Damon howled a curse and kicked the horse harder. A few lengths behind him, his brothers echoed his battle cry.
The chorus of five pulsed with desperation, anger...fear. Fear for their sister. Fear for their exiled family. Fear for the very continuation of the Forsyth name.
At the sight of a rider charging toward them from the west, Damon yanked on the reins. He held up his hand, and his brothers stopped alongside, their horses snorting heavily so that their hot breath created a gray mist in the frigid rain. Molded to his horse’s back like an extension of its spine, the approaching horseman galloped over the crags and rocks in the road.
Damon immediately recognized his half brother, Rafe, who slid into their circle and tossed back the hood on his cloak. His long, raven black hair merged with the darkness, but his clear blue eyes—so much like Sarina’s since they shared the same mother—were bright with fury.
“The mercenary army advances at dawn,” he reported.
Damon nodded, though his mind reeled. How had the confrontation escalated so quickly? From his trips to court, he’d known that the second King George often grumbled about reclaiming his land from the wanderers. Over the years, rumors flew that troops comprised of British and German mercenaries were being gathered to cleanse the enclave of the Romani.

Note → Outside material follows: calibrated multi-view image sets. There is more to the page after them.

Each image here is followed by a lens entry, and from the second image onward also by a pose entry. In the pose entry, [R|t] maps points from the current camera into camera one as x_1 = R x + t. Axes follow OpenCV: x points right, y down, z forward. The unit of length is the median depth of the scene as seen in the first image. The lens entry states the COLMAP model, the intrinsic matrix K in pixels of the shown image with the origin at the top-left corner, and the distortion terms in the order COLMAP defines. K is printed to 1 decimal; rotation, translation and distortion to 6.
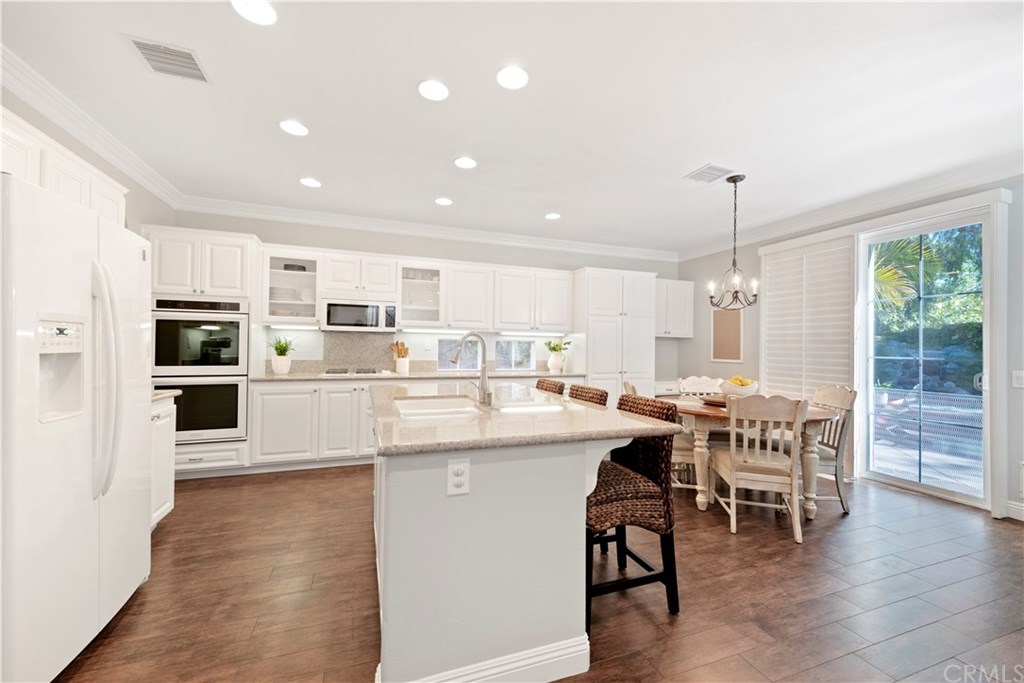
lens RADIAL K [[400.4, 0, 508.7], [0, 400.4, 342.9], [0, 0, 1]] dist [0.018253, -0.004665]
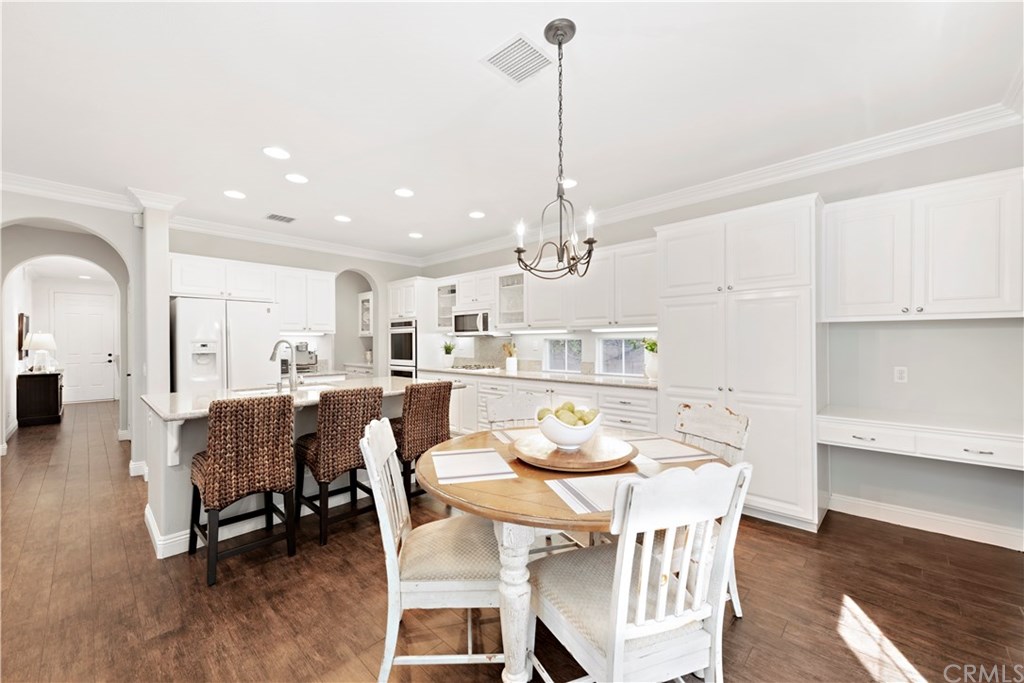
lens RADIAL K [[400.4, 0, 508.7], [0, 400.4, 342.9], [0, 0, 1]] dist [0.018253, -0.004665]
pose [[0.441018, -0.014711, -0.897378, 0.860257], [0.019652, 0.999784, -0.006732, 0.005379], [0.897283, -0.014667, 0.441212, 0.596922]]
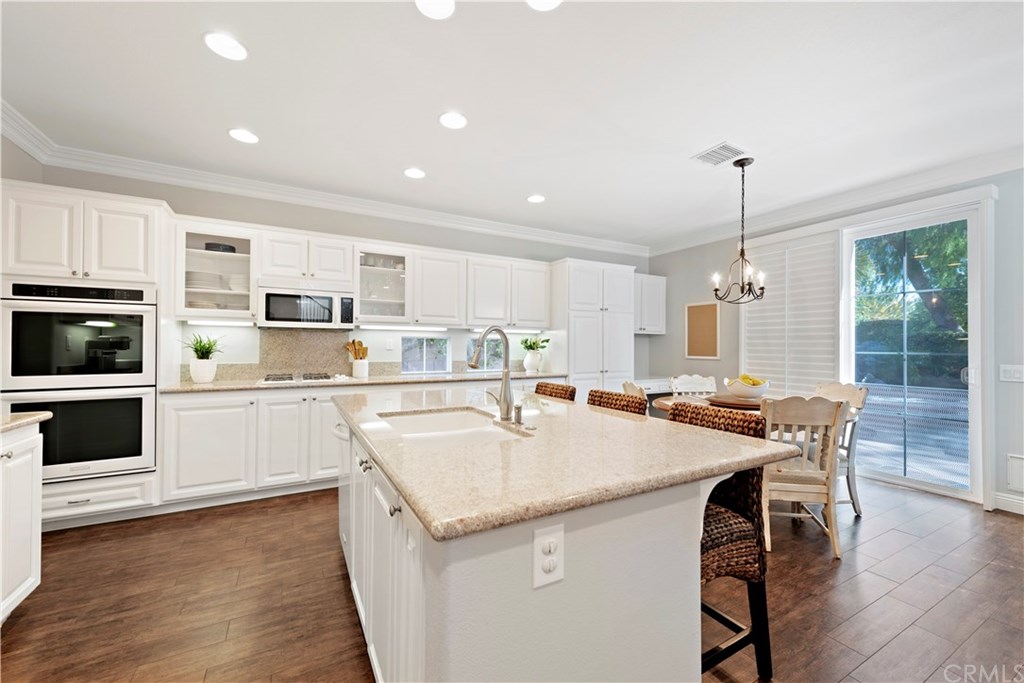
lens RADIAL K [[400.4, 0, 508.7], [0, 400.4, 342.9], [0, 0, 1]] dist [0.018253, -0.004665]
pose [[0.988810, -0.007668, 0.148982, -0.096412], [0.007003, 0.999963, 0.004989, 0.000331], [-0.149014, -0.003889, 0.988827, 0.136684]]
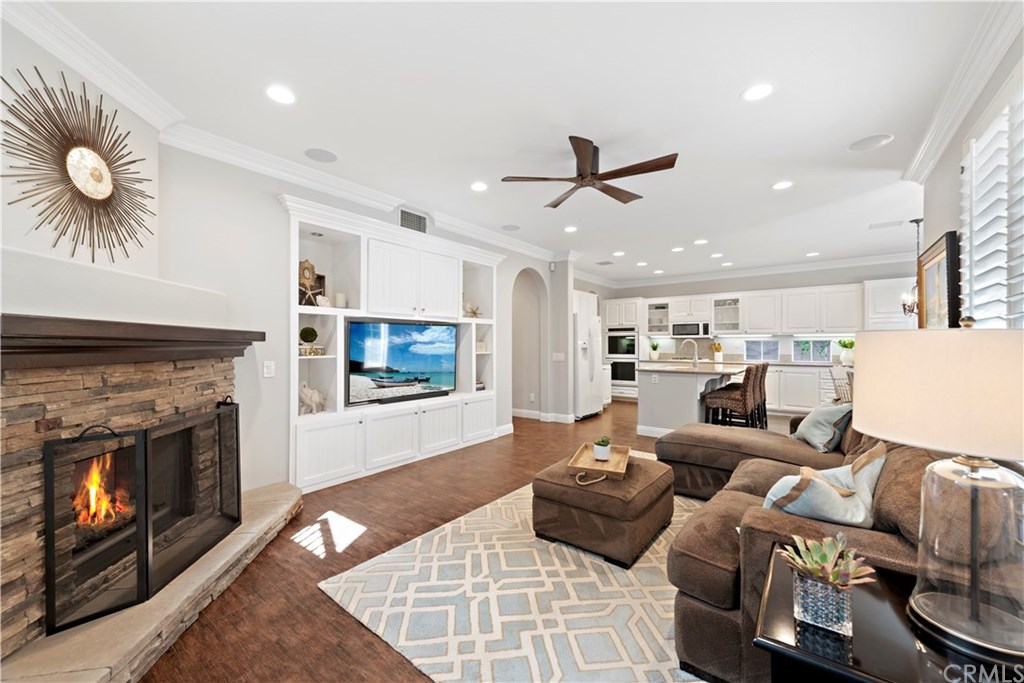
lens RADIAL K [[397.3, 0, 514.4], [0, 397.3, 345.0], [0, 0, 1]] dist [0.031753, -0.010881]
pose [[0.537167, -0.012781, -0.843379, 0.840339], [0.016889, 0.999848, -0.004396, -0.000352], [0.843307, -0.011883, 0.537301, -0.773712]]
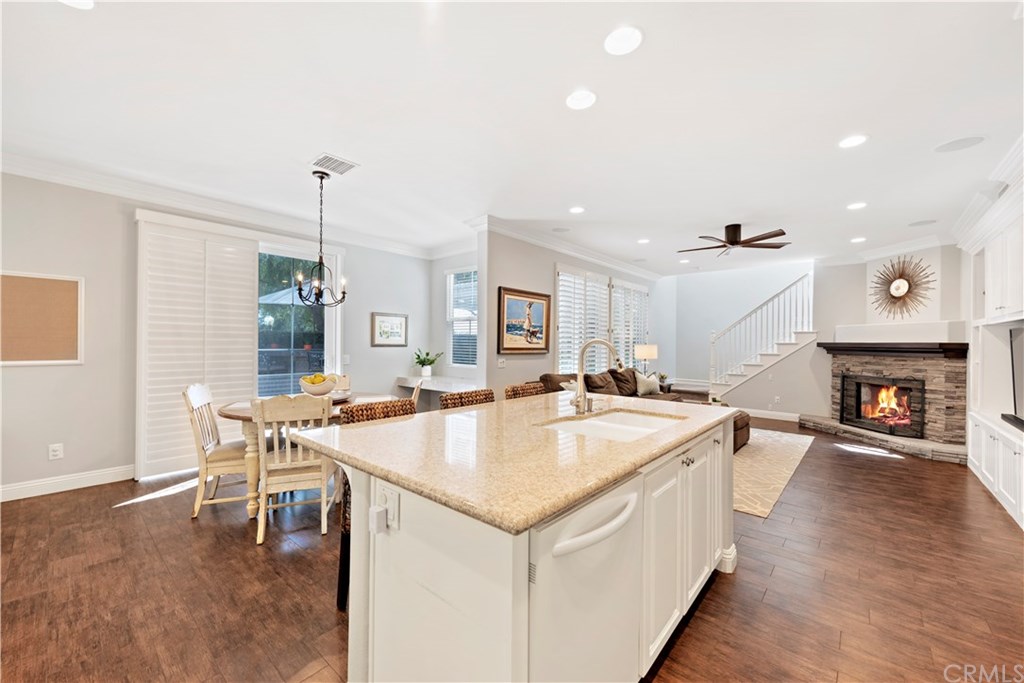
lens RADIAL K [[400.4, 0, 508.7], [0, 400.4, 342.9], [0, 0, 1]] dist [0.018253, -0.004665]
pose [[-0.478111, -0.018495, 0.878104, -0.461725], [-0.025434, 0.999651, 0.007207, -0.010941], [-0.877931, -0.018888, -0.478415, 0.909347]]
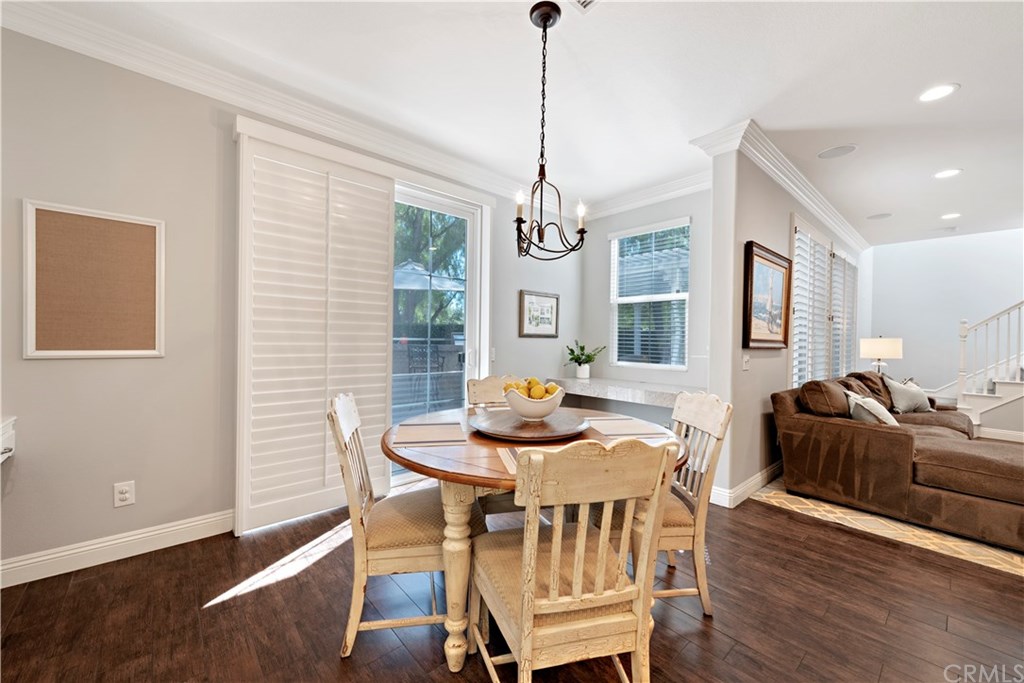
lens RADIAL K [[400.4, 0, 508.7], [0, 400.4, 342.9], [0, 0, 1]] dist [0.018253, -0.004665]
pose [[-0.366019, -0.028687, 0.930165, 0.051943], [-0.030900, 0.999348, 0.018662, 0.020416], [-0.930094, -0.021912, -0.366667, 1.056888]]
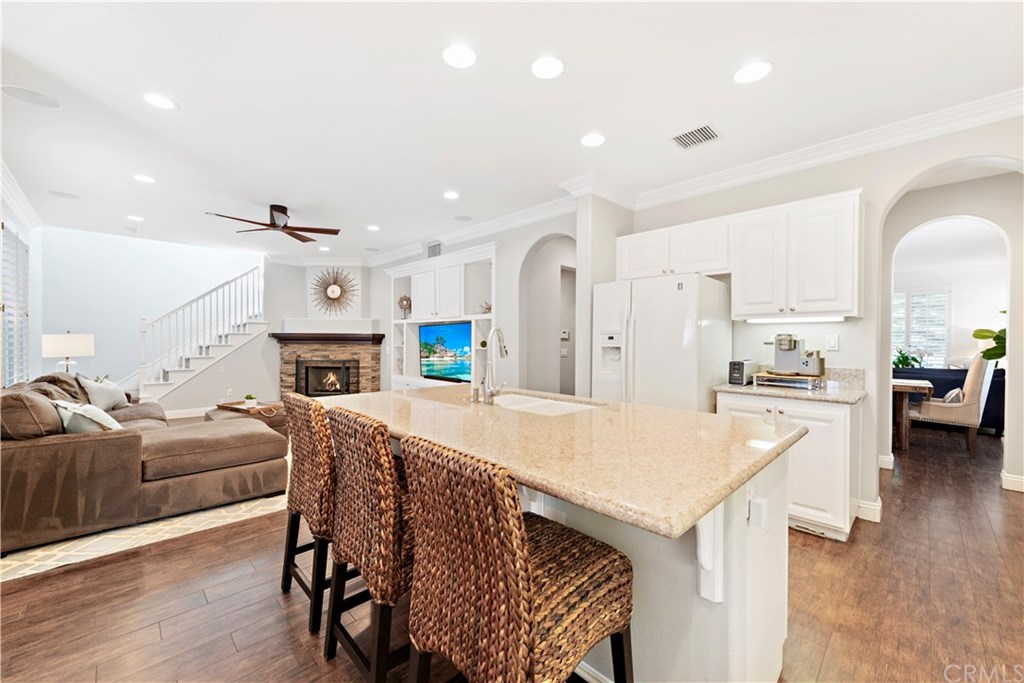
lens RADIAL K [[400.4, 0, 508.7], [0, 400.4, 342.9], [0, 0, 1]] dist [0.018253, -0.004665]
pose [[-0.910728, -0.017019, -0.412655, 0.154536], [-0.014686, 0.999853, -0.008827, 0.011146], [0.412745, -0.001979, -0.910845, 1.042665]]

But Damon had never believed troops would arrive. Or that the offensive would put his family—good British citizens, save his Gypsy stepmother, youngest brother and only sister—in such grave peril.
“Then we have time to find Sarina,” Damon declared.
His brother Aiden, next in line to inherit, drew his sword. “Not if Rogan has spirited her away. He’s brought this danger on her. On us. He must pay for his betrayal!”
Rogan. Damon’s blood froze. He had brought Lord Rogan here to Valoren from London, introduced him to his family—and to his starry-eyed, trusting, barely seventeen-year-old sister—never guessing that the wealthy traveler had designs on taking the Gypsy land for his own. Rogan’s machinations had likely stirred the jealous king to action. Damon had unleashed the lion into the coliseum, and now everyone in the Gypsy colony would pay with their lives.